__Exercise aim__:
Locate every line in the records below that holds the word "alle" and return each one.

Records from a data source
= = = =
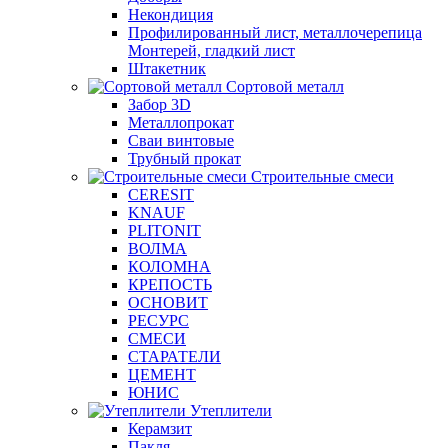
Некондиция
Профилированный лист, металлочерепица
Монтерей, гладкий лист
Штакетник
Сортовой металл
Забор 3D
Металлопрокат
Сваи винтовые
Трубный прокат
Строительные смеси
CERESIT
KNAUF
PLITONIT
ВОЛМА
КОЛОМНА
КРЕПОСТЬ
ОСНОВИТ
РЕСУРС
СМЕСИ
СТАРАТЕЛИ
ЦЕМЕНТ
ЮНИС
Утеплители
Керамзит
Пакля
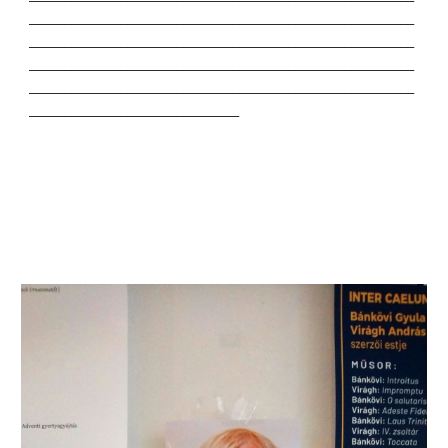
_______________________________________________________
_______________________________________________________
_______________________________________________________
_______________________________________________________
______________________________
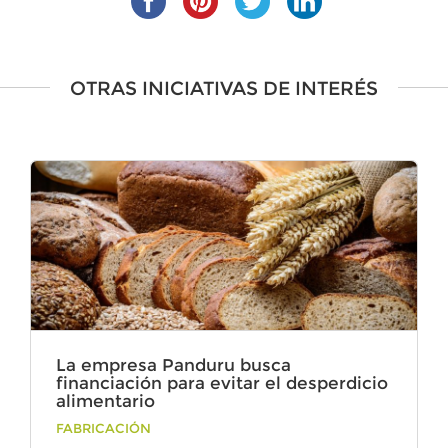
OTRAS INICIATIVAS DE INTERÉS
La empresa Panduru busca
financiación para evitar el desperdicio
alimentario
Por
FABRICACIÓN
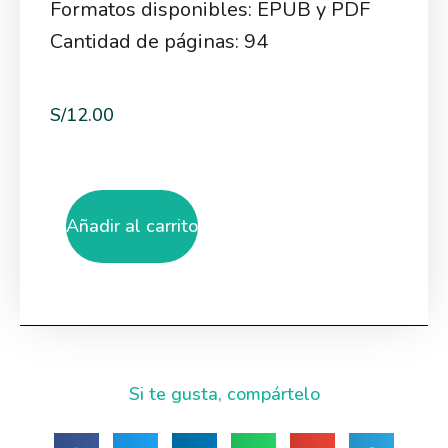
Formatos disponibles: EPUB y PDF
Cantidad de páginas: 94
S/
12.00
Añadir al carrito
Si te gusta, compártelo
= = = =
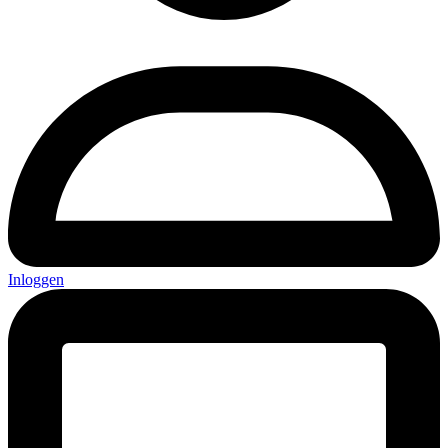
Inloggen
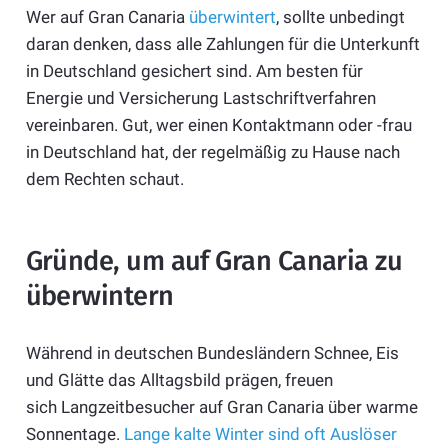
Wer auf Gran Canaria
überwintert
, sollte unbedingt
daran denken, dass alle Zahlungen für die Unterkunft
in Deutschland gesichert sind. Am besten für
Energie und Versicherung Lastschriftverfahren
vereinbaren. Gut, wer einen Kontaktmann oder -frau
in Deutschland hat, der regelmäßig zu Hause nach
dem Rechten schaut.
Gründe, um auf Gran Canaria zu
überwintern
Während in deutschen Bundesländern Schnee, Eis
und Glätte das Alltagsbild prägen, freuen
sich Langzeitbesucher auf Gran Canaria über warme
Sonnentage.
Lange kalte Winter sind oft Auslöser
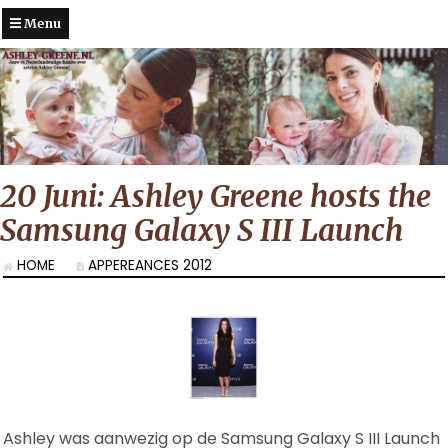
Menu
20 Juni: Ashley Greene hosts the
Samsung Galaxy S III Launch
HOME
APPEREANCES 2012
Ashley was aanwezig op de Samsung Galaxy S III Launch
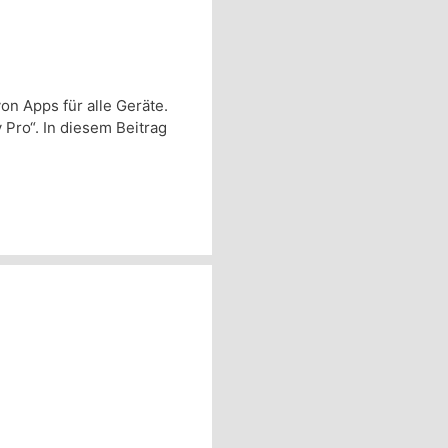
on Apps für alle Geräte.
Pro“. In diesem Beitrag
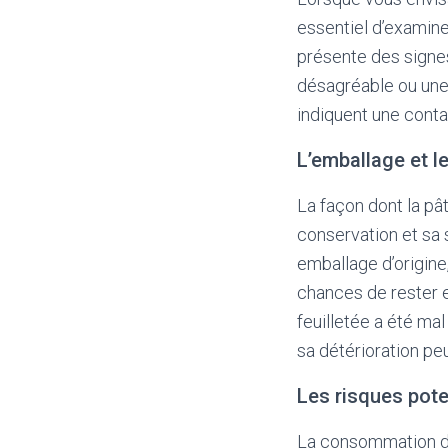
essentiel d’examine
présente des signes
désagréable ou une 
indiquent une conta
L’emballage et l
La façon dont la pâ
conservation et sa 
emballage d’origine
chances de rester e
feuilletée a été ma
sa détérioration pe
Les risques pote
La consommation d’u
= = = =
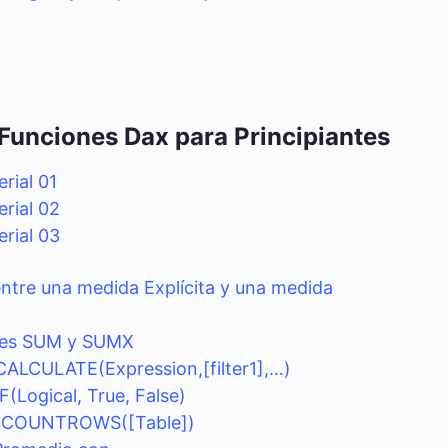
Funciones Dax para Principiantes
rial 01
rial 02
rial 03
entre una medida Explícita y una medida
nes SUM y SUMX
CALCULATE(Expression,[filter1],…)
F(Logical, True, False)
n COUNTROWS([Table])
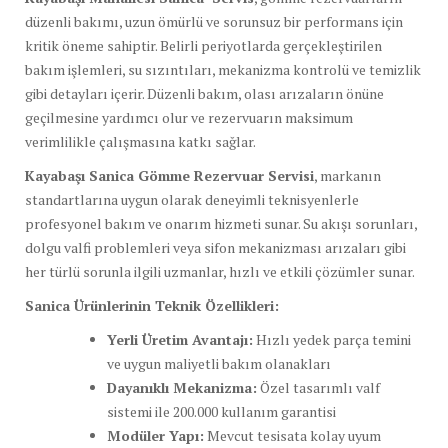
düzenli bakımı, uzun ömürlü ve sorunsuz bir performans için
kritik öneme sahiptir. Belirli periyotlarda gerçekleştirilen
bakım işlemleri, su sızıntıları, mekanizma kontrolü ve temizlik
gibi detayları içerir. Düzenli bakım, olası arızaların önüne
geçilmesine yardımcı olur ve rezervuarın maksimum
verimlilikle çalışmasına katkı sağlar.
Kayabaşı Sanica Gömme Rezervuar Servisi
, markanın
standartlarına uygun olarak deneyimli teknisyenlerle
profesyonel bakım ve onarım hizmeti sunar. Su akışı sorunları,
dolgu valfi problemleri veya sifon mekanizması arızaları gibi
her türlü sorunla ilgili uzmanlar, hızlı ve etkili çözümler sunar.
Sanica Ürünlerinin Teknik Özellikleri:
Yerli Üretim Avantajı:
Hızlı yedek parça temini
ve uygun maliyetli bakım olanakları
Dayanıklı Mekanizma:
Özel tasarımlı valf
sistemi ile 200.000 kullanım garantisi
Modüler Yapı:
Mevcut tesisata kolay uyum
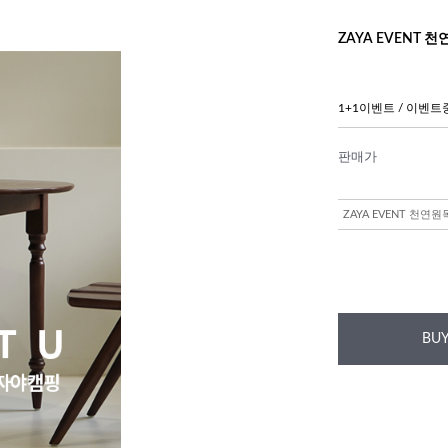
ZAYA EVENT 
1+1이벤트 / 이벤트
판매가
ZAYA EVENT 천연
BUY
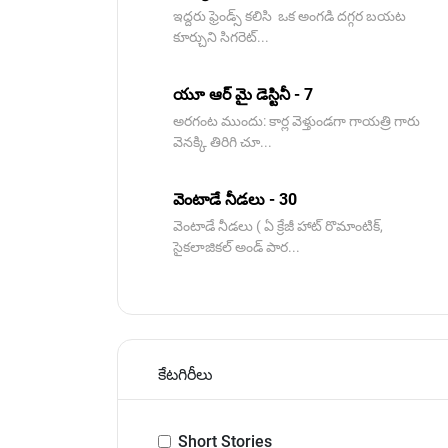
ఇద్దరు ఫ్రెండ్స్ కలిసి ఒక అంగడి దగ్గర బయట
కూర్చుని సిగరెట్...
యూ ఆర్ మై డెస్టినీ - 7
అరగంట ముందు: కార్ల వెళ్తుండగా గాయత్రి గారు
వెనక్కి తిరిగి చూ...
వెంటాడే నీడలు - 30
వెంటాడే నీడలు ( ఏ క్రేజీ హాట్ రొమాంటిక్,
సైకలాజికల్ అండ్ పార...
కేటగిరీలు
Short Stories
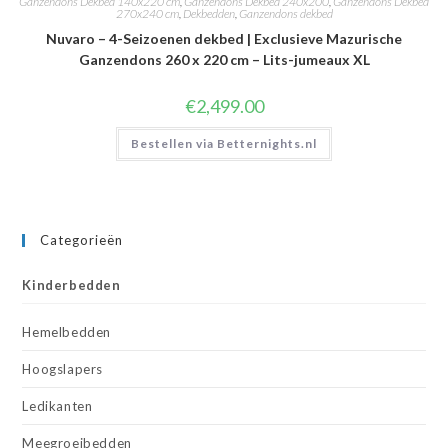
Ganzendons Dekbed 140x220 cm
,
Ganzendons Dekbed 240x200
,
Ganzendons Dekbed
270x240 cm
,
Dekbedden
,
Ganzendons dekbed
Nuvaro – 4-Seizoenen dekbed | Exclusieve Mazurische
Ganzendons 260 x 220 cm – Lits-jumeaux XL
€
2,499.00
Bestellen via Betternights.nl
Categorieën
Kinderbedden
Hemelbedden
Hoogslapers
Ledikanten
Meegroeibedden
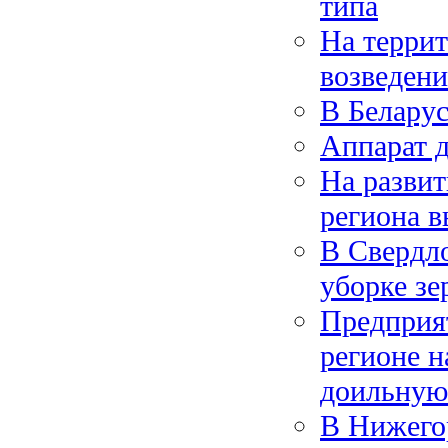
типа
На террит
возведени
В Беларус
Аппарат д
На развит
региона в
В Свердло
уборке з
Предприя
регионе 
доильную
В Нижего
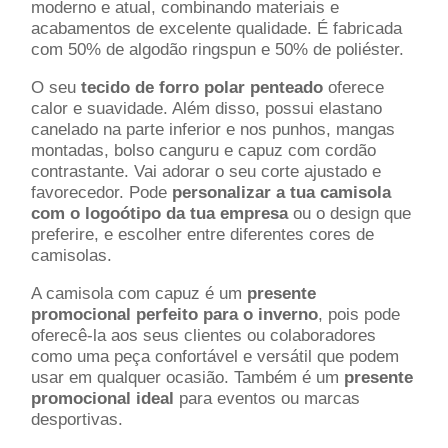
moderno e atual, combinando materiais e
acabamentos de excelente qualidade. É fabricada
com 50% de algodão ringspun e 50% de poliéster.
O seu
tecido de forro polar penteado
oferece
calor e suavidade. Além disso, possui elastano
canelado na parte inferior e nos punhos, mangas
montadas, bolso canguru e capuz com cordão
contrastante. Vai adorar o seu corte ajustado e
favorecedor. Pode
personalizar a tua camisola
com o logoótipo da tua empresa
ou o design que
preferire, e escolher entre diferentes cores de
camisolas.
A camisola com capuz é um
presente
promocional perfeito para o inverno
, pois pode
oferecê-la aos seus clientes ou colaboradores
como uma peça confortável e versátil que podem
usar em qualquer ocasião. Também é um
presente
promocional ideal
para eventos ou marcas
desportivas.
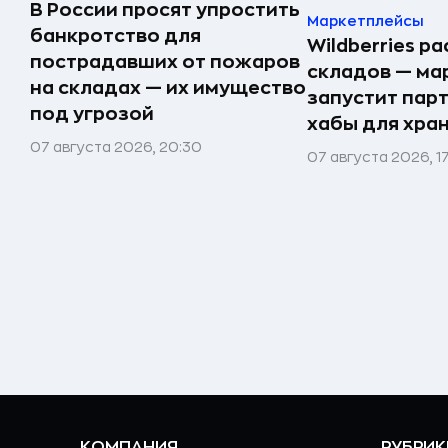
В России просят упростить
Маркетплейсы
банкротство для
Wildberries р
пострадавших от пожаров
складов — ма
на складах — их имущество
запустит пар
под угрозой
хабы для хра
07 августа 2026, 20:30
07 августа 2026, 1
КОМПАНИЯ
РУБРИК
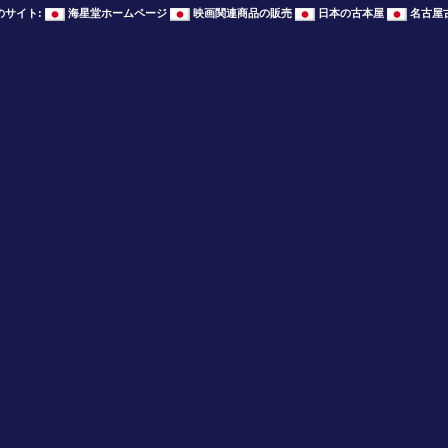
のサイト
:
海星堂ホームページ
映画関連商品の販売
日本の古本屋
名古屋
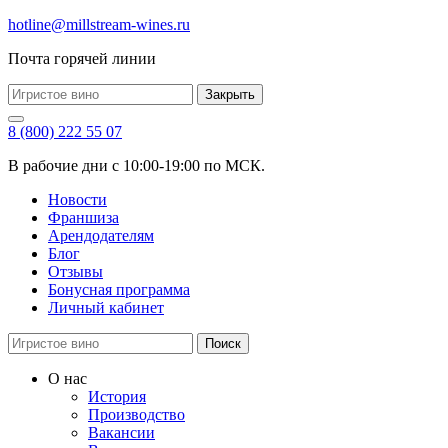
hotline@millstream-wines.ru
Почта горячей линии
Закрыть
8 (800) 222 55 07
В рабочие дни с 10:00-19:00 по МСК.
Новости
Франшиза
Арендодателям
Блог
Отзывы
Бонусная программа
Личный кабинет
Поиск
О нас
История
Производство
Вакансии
= = = =
__Problem solution__:
daran denken, dass alle Zahlungen für die Unterkunft
on Apps für alle Geräte.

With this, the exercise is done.